Videowagen der Landespolizei:

GdP SH: Innenminister Hans-Joachim Grote beerdigt Zentralisierungspläne

Kiel/Treia.

Die Planungen des Landespolizeiamtes, Videowagen aus den Polizeidirektionen abzuziehen und zu zentralisieren, hat Innenminister Hans-Joachim Grote einkassiert. Bei der Mitgliederversammlung der neu gegründeten Regionalgruppe Nord der Gewerkschaft der Polizei (GdP) zog Grote Mittwochabend auf Nachfrage eine klare Position. „Ich bin gegen die Zentralisierung der Verkehrsüberwachung. Wir müssen auch mit diesen Instrumenten in der Fläche bleiben“, erklärte der Minister seine Entscheidung.

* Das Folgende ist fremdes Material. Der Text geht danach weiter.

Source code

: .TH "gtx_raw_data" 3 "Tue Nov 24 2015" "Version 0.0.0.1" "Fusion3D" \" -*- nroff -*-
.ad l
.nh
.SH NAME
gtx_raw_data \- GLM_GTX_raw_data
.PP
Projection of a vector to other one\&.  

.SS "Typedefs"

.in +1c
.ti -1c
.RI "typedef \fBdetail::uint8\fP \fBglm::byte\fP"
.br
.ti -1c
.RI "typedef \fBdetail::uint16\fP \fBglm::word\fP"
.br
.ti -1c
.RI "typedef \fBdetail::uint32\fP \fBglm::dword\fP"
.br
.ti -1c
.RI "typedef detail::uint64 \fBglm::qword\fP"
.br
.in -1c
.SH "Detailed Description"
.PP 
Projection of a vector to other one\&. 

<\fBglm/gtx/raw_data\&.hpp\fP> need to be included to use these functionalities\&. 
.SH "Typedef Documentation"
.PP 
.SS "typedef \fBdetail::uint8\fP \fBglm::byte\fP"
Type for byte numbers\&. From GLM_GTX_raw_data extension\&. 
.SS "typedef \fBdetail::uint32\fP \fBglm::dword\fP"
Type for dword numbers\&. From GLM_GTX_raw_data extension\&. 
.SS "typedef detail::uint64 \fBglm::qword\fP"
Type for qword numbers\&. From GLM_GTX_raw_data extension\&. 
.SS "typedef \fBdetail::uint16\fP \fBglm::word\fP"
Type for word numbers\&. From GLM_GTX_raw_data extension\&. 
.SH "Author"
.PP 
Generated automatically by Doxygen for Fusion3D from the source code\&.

In einem Brief des GdP-Landesvorstandes hatte Thomas Gründemann den Hans-Joachim Grote kürzlich auf die Gefahren und die mit einer Zentralisierung verbundenen Probleme hingewiesen. Nach Erkenntnissen der GdP beinhalteten die Zentralisierungspläne den Abzug der Videowagen aus den Polizeidirektionen wie Lübeck und Flensburg und eine Stationierung ausschließlich an den Standorten in Neumünster und Bad Oldesloe. Und auch eine Fahrzeug- und Personalreduzierung für diesen Aufgabenbereich hatte offenbar im Raume gestanden.

Eine Zentralisierung hätte bedeutet, dass die Verkehrsüberwachung gerade der besonders gefährlichen Aggressionsdelikte mit zumeist schwerwiegenden Folgen in vielen Regionen erheblich eingeschränkt worden wäre, so Thomas Gründemann. Er hatte in seinem Brief an den Innenminister auch auf die erschreckenden Ergebnisse der jüngsten Verkehrskontrollen im Lande hingewiesen, die gegen eine Zentralisierung sprächen. Außerdem hätten die Pläne in vielen Bereichen der Landespolizei für großen Unmut gesorgt.

Mit Erleichterung und Anerkennung nahm die GdP die Position des Ministers zur Kenntnis. "Der Innenminister hat im Sinne der Verkehrssicherheit eine richtige Entscheidung getroffen und damit endlich die Diskussionen und die Verunsicherung in den betroffenen Dienststellen beendet", lobte der Geschäftsführende GdP-Landesvorsitzende Torsten Jäger.